York House in Twickenham is known as the heart of the council and for so many local events, but what is its history?
York House was named after the York family who owned local land. The dating of the house is a puzzle as, unusually, it is not known when it was actually built or who the architect was. A house known as York House in Twickenham is marked on the famous Moses Glover map of 1635, which is now homed in Syon House, but it is thought that this probably relates to an earlier house and not the one we see today.
Pevsner, in the latest edition of the Buildings of England, suggests that the house was built in the 1650s and remodelled in the early 18th century. The magnificent staircase was probably in the original house. The style of York House is similar to the south front of Ham House, which was extensively rebuilt in 1672 when the Duke of Lauderdale owned Ham. If the house was built in the 1650s, it was probably built when the second Earl of Manchester owned it. He had been a leading Parliamentarian in the Civil War and had commanded the Parliamentary army at Marston Moor. But, following criticism from Oliver Cromwell, he was forced to resign his position, although he remained the Speaker of the House of Lords, opposing the execution of Charles I. On the death of Cromwell he supported the restoration of Charles II.
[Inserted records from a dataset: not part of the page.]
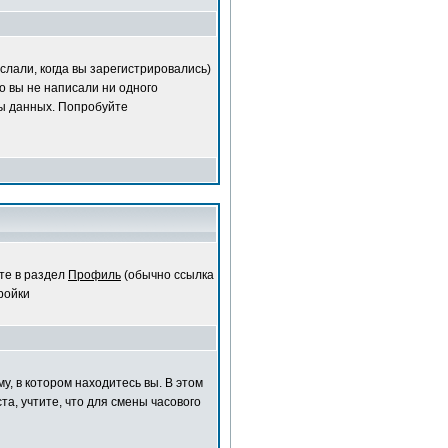
слали, когда вы зарегистрировались)
о вы не написали ни одного
ы данных. Попробуйте
те в раздел
Профиль
(обычно ссылка
ройки
у, в котором находитесь вы. В этом
та, учтите, что для смены часового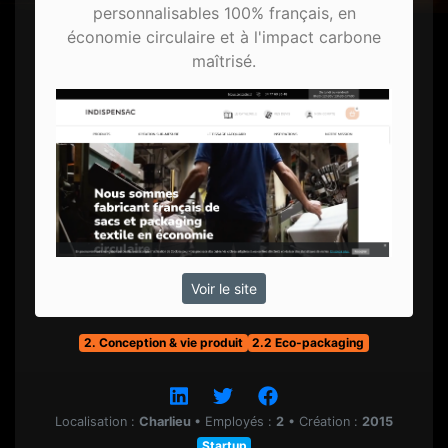
personnalisables 100% français, en
économie circulaire et à l'impact carbone
maîtrisé.
Voir le site
2. Conception & vie produit
2.2 Eco-packaging
Localisation :
Charlieu
•
Employés :
2
•
Création :
2015
Startup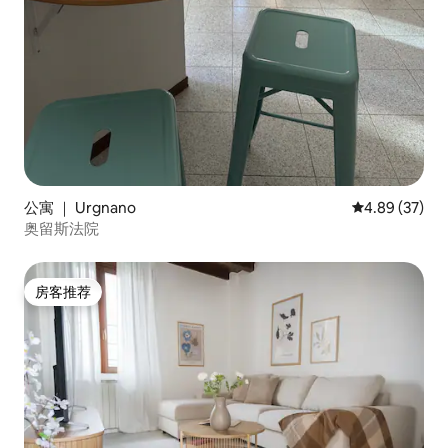
公寓 ｜ Urgnano
平均评分 4.89
4.89 (37)
奥留斯法院
房客推荐
房客推荐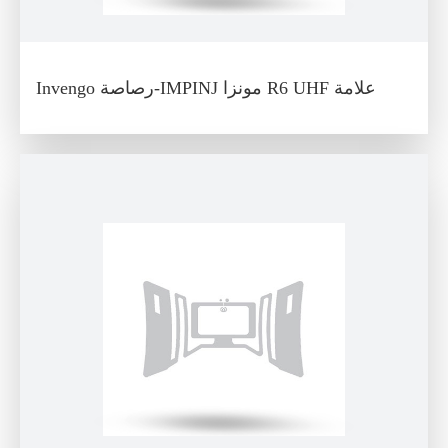
Invengo رصاصة-IMPINJ مونزا R6 UHF علامة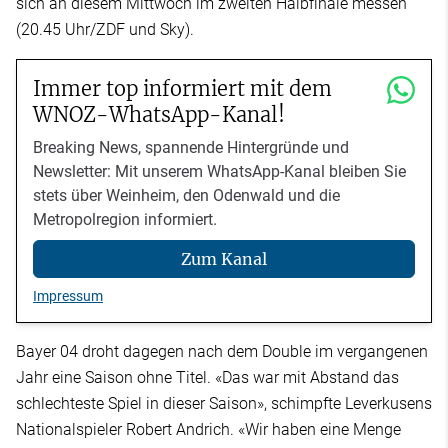
sich an diesem Mittwoch im zweiten Halbfinale messen
(20.45 Uhr/ZDF und Sky).
Immer top informiert mit dem
WNOZ-WhatsApp-Kanal!
Breaking News, spannende Hintergründe und
Newsletter: Mit unserem WhatsApp-Kanal bleiben Sie
stets über Weinheim, den Odenwald und die
Metropolregion informiert.
Zum Kanal
Impressum
Bayer 04 droht dagegen nach dem Double im vergangenen
Jahr eine Saison ohne Titel. «Das war mit Abstand das
schlechteste Spiel in dieser Saison», schimpfte Leverkusens
Nationalspieler Robert Andrich. «Wir haben eine Menge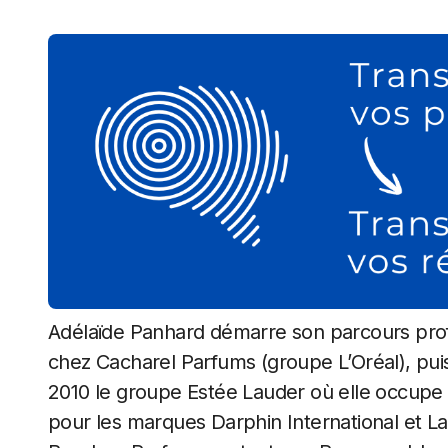
Adélaïde Panhard démarre son parcours profe
chez Cacharel Parfums (groupe L’Oréal), pui
2010 le groupe Estée Lauder où elle occupe
pour les marques Darphin International et La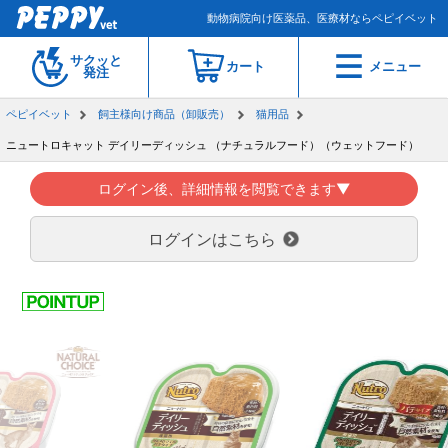
動物病院向け医薬品、医療材ならペピイベット
サクッと
カート
メニュー
発注
ペピイベット
飼主様向け商品（卸販売）
猫用品
ニュートロキャット デイリーディッシュ （ナチュラルフード）（ウェットフード）
ログイン後、詳細情報を閲覧できます▼
ログインはこちら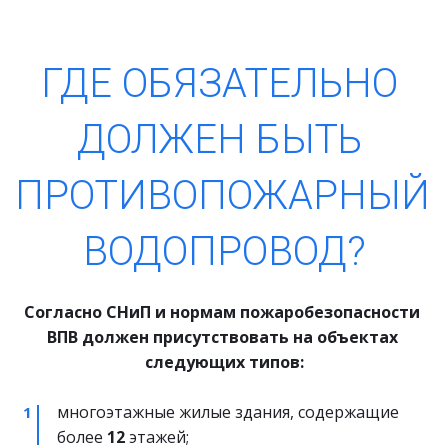
ГДЕ ОБЯЗАТЕЛЬНО 
ДОЛЖЕН БЫТЬ 
ПРОТИВОПОЖАРНЫЙ 
ВОДОПРОВОД?
Согласно СНиП и нормам пожаробезопасности 
ВПВ должен присутствовать на объектах 
следующих типов:
многоэтажные жилые здания, содержащие 
более 
12
 этажей;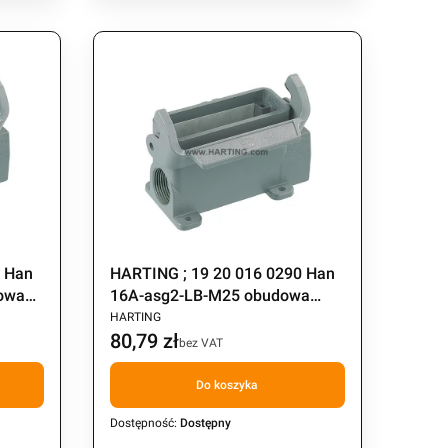
1 Han
HARTING ; 19 20 016 0290 Han
owa
16A-asg2-LB-M25 obudowa
PRODUCENT
1xM25
2xM20
HARTING
80,79 zł
Cena
bez VAT
Do koszyka
Dostępność:
Dostępny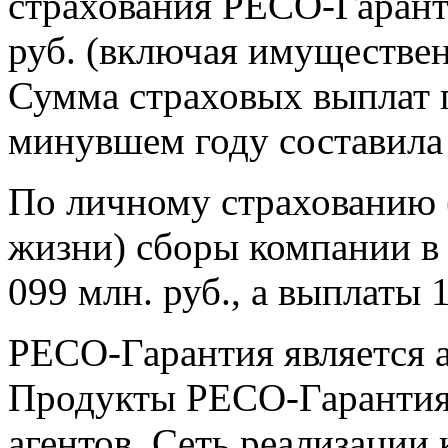
страхования РЕСО-Гаранти
руб. (включая имуществен
Сумма страховых выплат 
минувшем году составила 
По личному страхованию 
жизни) сборы компании в 
099 млн. руб., а выплаты 
РЕСО-Гарантия является а
Продукты РЕСО-Гарантия 
агентов. Сеть реализации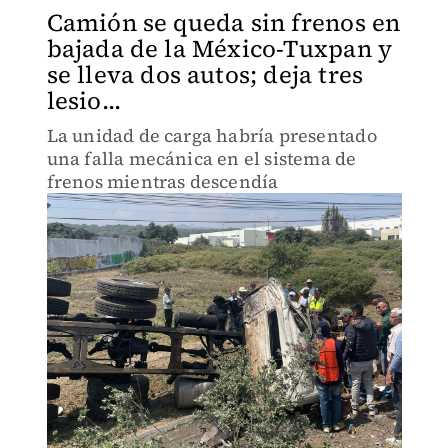
Camión se queda sin frenos en
bajada de la México-Tuxpan y
se lleva dos autos; deja tres
lesio...
La unidad de carga habría presentado
una falla mecánica en el sistema de
frenos mientras descendía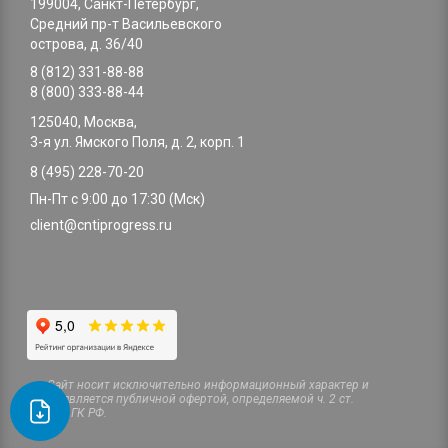
199004, Санкт-Петербург,
Средний пр-т Васильевского
острова, д. 36/40
8 (812) 331-88-88
8 (800) 333-88-44
125040, Москва,
3-я ул. Ямского Поля, д. 2, корп. 1
8 (495) 228-70-20
Пн-Пт с 9:00 до 17:30 (Мск)
client@cntiprogress.ru
Cайт носит исключительно информационный характер и
не является публичной офертой, определяемой ч. 2 ст.
437 ГК РФ.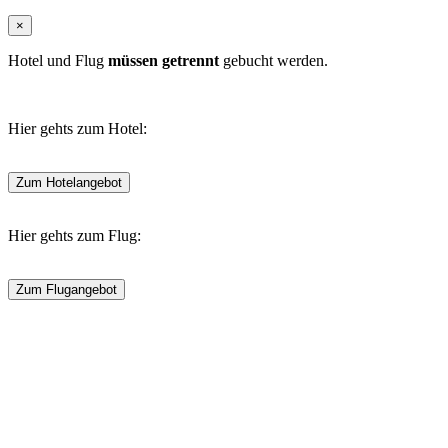
×
Hotel und Flug
müssen getrennt
gebucht werden.
Hier gehts zum Hotel:
Zum Hotelangebot
Hier gehts zum Flug:
Zum Flugangebot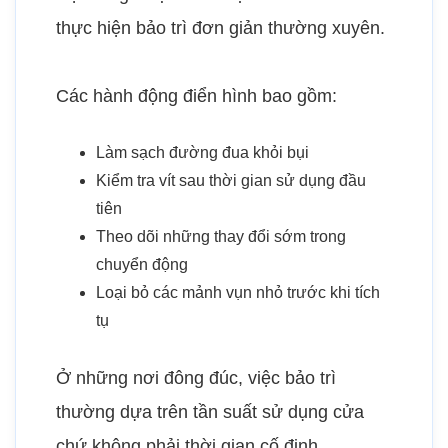
thực hiện bảo trì đơn giản thường xuyên.
Các hành động điển hình bao gồm:
Làm sạch đường đua khỏi bụi
Kiểm tra vít sau thời gian sử dụng đầu
tiên
Theo dõi những thay đổi sớm trong
chuyển động
Loại bỏ các mảnh vụn nhỏ trước khi tích
tụ
Ở những nơi đông đúc, việc bảo trì
thường dựa trên tần suất sử dụng cửa
chứ không phải thời gian cố định.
In 1661 York House was acquired by another leading nobleman, the First Earl of Clarendon, the then Lord Chancellor, and when the King was in residence at Hampton Court, Clarendon stayed at York House, describing it as his literary villa. He stayed until 1667, when he had to flee abroad to avoid impeachment.
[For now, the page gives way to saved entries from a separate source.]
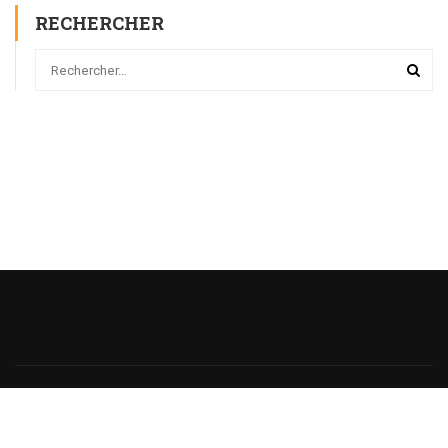
RECHERCHER
Powered
by
@monsieurecriture.
All rights reserved.
Politique de Confidentialité
CGU
Sitemap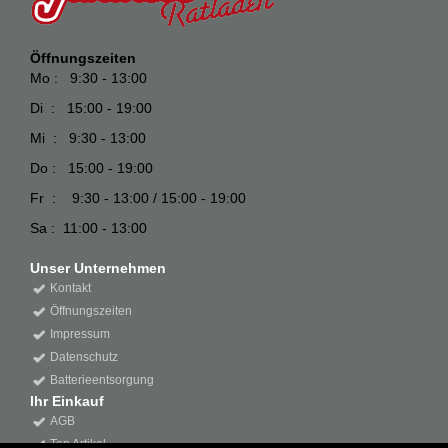
Öffnungszeiten
Mo : 9:30 - 13:00
Di : 15:00 - 19:00
Mi : 9:30 - 13:00
Do : 15:00 - 19:00
Fr : 9:30 - 13:00 / 15:00 - 19:00
Sa : 11:00 - 13:00
Unser Unternehmen
Kontakt
Öffnungszeiten
Impressum
Datenschutz
Batterieentsorgung
Ihr Einkauf
AGB
Top Artikel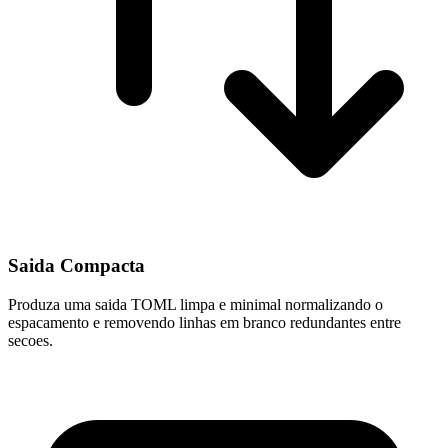
Saida Compacta
Produza uma saida TOML limpa e minimal normalizando o
espacamento e removendo linhas em branco redundantes entre
secoes.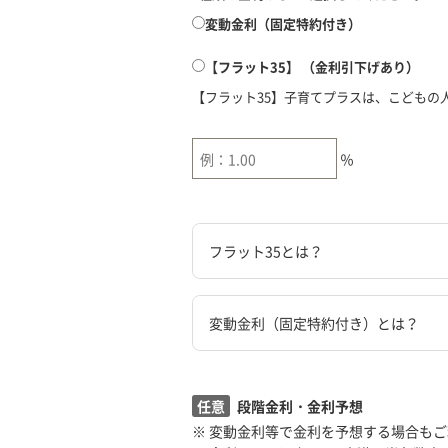
変動金利（固定特約付き）
【フラット35】 （金利引下げあり）
【フラット35】子育てプラスは、こどもの
％
フラット35とは？
変動金利（固定特約付き）とは？
任意
段階金利・金利予想
※ 変動金利等で金利を予想する場合も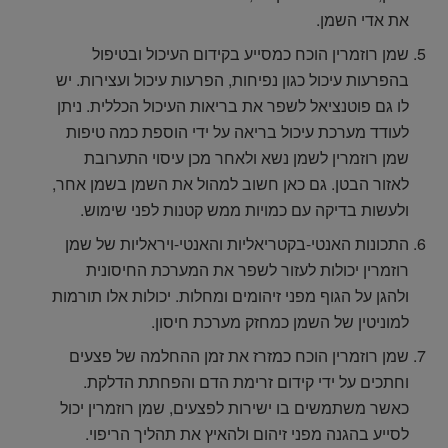
את אדי השמן.
שמן רוזמרין הוכח כמסייע בקידום העיכול ובטיפול
בהפרעות עיכול כגון נפיחות, הפרעות עיכול ועצירות. יש
לו גם פוטנציאל לשפר את בריאות העיכול הכללית. ניתן
לעודד מערכת עיכול בריאה על ידי הוספת כמה טיפות
שמן רוזמרין לשמן נשא ולאחר מכן עיסוי התערובת
לאזור הבטן. גם כאן חשוב למהול את השמן בשמן אחר,
ולעשות בדיקה עם כמויות ממש קטנות לפני שימוש.
התכונות האנטי-בקטריאליות והאנטי-ויראליות של שמן
רוזמרין יכולות לעזור לשפר את המערכת החיסונית
ולהגן על הגוף מפני זיהומים ומחלות. יכולות אלו תורמות
למוניטין של השמן כמחזק מערכת חיסון.
שמן רוזמרין הוכח כמזרז את זמן ההחלמה של פצעים
וחתכים על ידי קידום זרימת הדם והפחתת הדלקת.
כאשר משתמשים בו ישירות לפצעים, שמן רוזמרין יכול
לסייע בהגנה מפני זיהום ולהאיץ את תהליך הריפוי.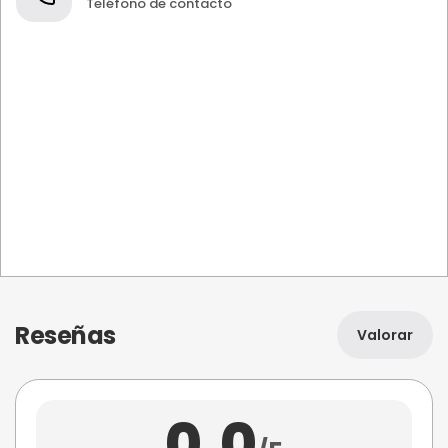
Teléfono de contacto
Reseñas
Valorar
0,0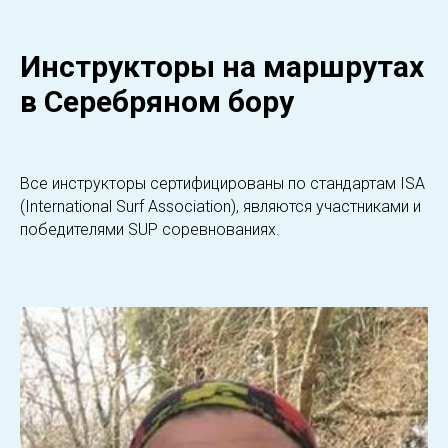
Инструкторы на маршрутах
в Серебряном бору
Все инструкторы сертифицированы по стандартам ISA
(International Surf Association), являются участниками и
победителями SUP соревнованиях.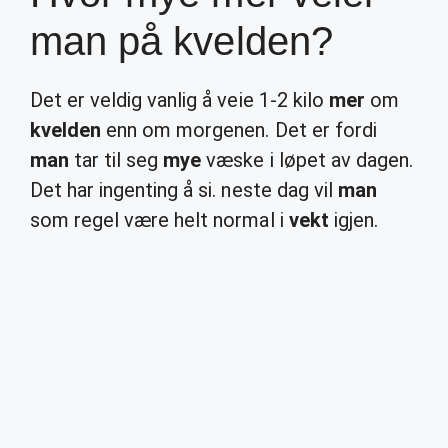
man på kvelden?
Det er veldig vanlig å veie 1-2 kilo
mer
om
kvelden
enn om morgenen. Det er fordi
man
tar til seg
mye
væske i løpet av dagen.
Det har ingenting å si. neste dag vil
man
som regel være helt normal i
vekt
igjen.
Over the centuries, the house has been owned or occupied by a cavalcade of notable people. One was Anne Seymour Damer, who was a distinguished sculptor and also god-daughter of Horace Walpole. In 1864, it was briefly owned by the Comte de Paris.
Later, in 1897, his son, the duc d’ Orleans, acquired the house, but sold it in 1906 to Sir Ratan Tata, a major Indian industrialist. Tata was responsible for the fountain and the spectacular Italian statuary in the garden. He also set up the Social Science department of the LSE. He died in 1918 aged only 47, leaving £1,391,507 – the equivalent to about one hundred million pounds in today’s money. His widow, the last private owner, returned to India in 1922.
The Council acquired the house in 1924 and today York House is the pivotal centre of the Borough’s administration, as well as the home to many local societies who use it as a venue for their meetings.